The Cardew fortune began in the seventies. Up to that time there was a struggle, but in the seventies Anthony did two things. He went to England to see the furnaces there, and brought home a wife, a timid, tall Englishwoman of irreproachable birth, who remained always an alien in the crude, busy new city. And he built himself a house, a brick house in lower East Avenue, a house rather like his tall, quiet wife, and run on English lines. He soon became the leading citizen. He was one of the committee to welcome the Prince of Wales to the city, and from the very beginning he took his place in the social life.

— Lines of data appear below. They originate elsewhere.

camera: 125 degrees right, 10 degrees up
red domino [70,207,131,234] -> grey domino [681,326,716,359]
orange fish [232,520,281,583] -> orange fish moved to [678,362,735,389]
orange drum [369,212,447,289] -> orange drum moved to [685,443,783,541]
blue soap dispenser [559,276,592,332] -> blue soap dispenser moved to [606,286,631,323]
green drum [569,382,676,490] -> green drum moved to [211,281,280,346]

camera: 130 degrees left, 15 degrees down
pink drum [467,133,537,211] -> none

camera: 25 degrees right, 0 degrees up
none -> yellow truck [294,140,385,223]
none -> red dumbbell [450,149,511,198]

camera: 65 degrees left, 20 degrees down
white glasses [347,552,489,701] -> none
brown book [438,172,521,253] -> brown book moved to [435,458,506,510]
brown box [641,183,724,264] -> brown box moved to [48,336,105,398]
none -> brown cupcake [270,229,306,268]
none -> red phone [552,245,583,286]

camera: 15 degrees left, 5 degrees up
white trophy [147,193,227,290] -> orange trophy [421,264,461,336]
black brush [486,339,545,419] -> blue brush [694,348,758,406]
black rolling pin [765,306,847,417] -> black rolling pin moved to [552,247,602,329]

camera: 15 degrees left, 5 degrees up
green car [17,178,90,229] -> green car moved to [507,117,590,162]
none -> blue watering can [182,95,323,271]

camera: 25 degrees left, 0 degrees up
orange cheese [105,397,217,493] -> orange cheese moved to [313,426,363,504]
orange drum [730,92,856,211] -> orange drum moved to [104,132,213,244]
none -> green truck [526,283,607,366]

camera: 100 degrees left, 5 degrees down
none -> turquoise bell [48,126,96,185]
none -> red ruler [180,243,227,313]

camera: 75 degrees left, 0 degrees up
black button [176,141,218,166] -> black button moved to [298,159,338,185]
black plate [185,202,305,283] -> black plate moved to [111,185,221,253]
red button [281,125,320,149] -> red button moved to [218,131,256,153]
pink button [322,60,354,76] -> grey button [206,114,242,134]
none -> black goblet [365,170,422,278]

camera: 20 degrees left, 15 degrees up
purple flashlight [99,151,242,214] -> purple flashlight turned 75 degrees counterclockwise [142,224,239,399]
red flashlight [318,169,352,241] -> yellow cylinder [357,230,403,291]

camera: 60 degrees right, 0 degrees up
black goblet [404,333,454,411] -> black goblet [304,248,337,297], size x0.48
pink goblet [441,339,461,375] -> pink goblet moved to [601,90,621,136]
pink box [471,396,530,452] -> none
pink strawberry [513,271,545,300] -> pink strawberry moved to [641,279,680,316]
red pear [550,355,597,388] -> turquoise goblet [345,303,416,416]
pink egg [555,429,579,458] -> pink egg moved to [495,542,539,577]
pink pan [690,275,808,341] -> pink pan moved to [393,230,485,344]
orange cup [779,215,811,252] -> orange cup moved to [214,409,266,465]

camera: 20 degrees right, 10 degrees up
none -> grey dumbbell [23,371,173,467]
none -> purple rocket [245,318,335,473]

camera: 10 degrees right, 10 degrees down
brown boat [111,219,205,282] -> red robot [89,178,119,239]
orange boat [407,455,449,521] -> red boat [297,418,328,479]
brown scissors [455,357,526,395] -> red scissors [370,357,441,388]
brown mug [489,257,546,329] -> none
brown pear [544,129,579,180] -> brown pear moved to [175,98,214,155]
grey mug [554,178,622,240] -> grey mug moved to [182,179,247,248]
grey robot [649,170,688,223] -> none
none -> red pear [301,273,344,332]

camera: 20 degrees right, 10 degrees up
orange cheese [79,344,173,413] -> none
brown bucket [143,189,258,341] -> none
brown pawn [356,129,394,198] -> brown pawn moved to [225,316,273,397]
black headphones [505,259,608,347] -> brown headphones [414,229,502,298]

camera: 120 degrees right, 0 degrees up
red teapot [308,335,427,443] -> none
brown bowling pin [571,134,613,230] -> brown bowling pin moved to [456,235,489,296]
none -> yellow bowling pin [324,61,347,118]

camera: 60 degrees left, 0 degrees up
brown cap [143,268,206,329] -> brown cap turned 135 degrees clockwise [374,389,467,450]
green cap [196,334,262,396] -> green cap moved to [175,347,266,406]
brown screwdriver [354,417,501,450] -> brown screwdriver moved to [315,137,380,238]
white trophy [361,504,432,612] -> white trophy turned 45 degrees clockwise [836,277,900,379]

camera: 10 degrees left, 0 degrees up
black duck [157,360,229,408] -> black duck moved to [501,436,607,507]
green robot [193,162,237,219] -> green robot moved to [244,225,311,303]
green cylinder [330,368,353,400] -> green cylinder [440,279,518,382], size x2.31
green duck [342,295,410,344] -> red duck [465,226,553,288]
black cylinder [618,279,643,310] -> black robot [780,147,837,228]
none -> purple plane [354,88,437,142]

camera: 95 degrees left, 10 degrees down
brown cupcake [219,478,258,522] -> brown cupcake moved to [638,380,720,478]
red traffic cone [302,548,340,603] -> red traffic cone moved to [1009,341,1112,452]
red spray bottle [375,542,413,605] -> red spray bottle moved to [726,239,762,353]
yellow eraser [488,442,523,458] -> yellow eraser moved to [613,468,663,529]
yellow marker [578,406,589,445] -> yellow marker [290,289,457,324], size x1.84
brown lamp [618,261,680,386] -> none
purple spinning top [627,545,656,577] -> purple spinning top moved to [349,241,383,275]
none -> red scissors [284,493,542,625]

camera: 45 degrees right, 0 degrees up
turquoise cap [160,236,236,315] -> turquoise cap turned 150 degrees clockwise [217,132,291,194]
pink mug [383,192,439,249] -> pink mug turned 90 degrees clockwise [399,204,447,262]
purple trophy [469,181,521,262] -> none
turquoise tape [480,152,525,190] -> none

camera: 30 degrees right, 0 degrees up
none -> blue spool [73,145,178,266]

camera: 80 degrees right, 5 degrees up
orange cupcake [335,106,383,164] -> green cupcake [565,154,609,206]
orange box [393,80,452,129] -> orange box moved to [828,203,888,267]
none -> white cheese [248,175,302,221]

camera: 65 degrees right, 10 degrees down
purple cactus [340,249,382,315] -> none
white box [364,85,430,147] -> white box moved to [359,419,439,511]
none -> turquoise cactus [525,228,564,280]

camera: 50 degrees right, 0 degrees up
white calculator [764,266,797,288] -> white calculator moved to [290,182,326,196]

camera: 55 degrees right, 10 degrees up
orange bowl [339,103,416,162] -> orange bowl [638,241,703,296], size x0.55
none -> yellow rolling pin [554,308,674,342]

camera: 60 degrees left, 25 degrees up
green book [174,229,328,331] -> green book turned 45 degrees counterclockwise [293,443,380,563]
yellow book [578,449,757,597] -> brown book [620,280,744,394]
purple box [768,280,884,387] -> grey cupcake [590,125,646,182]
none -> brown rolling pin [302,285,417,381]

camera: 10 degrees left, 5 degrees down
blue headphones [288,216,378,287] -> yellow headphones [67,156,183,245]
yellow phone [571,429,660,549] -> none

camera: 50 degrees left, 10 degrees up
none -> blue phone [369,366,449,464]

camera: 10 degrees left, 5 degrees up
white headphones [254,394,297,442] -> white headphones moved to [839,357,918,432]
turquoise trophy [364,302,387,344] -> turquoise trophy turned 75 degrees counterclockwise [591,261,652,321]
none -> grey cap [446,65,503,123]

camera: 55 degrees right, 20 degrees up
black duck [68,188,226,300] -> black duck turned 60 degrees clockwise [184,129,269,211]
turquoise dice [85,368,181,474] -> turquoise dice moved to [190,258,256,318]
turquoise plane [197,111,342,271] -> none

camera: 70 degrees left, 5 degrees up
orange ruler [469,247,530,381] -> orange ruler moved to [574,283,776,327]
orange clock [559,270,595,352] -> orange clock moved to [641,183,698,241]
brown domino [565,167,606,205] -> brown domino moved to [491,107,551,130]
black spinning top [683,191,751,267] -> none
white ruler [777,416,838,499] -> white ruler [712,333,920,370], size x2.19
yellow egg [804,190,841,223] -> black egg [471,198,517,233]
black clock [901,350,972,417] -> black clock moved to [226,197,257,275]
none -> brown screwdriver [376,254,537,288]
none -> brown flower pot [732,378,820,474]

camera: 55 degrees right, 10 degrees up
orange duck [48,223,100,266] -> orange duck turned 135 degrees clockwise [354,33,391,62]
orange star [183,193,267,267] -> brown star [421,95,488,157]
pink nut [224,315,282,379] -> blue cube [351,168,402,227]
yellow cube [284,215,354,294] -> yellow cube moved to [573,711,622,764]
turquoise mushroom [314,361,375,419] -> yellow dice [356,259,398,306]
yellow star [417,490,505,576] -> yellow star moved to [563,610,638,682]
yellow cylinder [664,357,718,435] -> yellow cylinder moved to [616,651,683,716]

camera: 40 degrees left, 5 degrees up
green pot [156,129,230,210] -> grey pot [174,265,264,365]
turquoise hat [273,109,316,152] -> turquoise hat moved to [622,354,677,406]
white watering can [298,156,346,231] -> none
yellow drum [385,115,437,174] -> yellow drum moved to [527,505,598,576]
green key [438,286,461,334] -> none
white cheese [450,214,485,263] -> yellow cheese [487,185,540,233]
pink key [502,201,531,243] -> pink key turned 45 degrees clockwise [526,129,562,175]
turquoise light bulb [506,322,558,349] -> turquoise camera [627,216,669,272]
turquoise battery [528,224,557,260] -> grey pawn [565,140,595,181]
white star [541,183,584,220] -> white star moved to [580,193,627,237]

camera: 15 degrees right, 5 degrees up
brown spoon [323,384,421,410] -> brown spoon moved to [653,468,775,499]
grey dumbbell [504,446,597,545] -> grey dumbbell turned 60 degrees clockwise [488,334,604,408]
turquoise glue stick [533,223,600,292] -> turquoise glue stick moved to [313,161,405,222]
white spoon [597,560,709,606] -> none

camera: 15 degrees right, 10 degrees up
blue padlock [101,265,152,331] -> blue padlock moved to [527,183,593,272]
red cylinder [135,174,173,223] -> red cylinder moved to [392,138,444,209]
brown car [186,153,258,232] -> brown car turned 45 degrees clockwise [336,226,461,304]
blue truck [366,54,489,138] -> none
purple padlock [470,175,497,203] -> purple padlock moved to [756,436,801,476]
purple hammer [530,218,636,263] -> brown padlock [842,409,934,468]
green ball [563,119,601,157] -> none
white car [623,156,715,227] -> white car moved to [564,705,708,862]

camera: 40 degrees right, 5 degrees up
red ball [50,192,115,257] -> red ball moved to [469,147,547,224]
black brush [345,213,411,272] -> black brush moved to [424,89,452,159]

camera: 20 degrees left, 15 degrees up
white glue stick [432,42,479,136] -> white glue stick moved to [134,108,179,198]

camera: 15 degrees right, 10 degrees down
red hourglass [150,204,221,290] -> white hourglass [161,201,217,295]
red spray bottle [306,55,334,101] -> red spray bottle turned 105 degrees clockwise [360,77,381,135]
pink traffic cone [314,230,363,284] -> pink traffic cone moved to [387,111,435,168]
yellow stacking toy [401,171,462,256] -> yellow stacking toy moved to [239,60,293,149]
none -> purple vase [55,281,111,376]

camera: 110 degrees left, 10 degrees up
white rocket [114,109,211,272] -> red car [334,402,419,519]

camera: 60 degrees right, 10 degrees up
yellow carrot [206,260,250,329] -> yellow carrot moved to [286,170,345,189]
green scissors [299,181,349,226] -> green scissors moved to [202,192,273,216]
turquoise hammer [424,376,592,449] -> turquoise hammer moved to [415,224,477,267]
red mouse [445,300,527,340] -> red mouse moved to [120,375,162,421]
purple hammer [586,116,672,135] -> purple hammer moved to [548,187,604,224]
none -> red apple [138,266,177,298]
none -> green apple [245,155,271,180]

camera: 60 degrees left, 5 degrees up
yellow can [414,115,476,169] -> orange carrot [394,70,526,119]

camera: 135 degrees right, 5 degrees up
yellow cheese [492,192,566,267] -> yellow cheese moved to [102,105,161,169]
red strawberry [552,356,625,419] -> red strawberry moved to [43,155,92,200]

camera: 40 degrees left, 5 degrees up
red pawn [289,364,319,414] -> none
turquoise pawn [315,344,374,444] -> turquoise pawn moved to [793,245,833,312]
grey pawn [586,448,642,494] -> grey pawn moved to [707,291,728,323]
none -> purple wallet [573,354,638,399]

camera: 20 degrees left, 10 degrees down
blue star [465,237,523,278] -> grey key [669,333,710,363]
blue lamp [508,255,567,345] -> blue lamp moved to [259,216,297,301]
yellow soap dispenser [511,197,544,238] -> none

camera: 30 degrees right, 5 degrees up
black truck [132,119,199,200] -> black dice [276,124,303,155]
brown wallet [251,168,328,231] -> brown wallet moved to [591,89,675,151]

He found it very raw at times, crude and new. He himself lived with dignity and elegant simplicity. He gave now and then lengthy, ponderous dinners, making out the lists himself, and handing them over to his timid English wife in much the manner in which he gave the wine list and the key to the wine cellar to the butler. And, at the head of his table, he let other men talk and listened. They talked, those industrial pioneers, especially after the women had gone. They saw the city the center of great business and great railroads. They talked of its coal, its river, and the great oil fields not far away which were then in their infancy. All of them dreamed a dream, saw a vision. But not all of them lived to see their dream come true.
Old Anthony lived to see it.
In the late eighties, his wife having been by that time decorously interred in one of the first great mausoleums west of the mountains, Anthony Cardew found himself already wealthy. He owned oil wells and coal mines. His mines supplied his coke ovens with coal, and his own river boats, as well as railroads in which he was a director, carried his steel.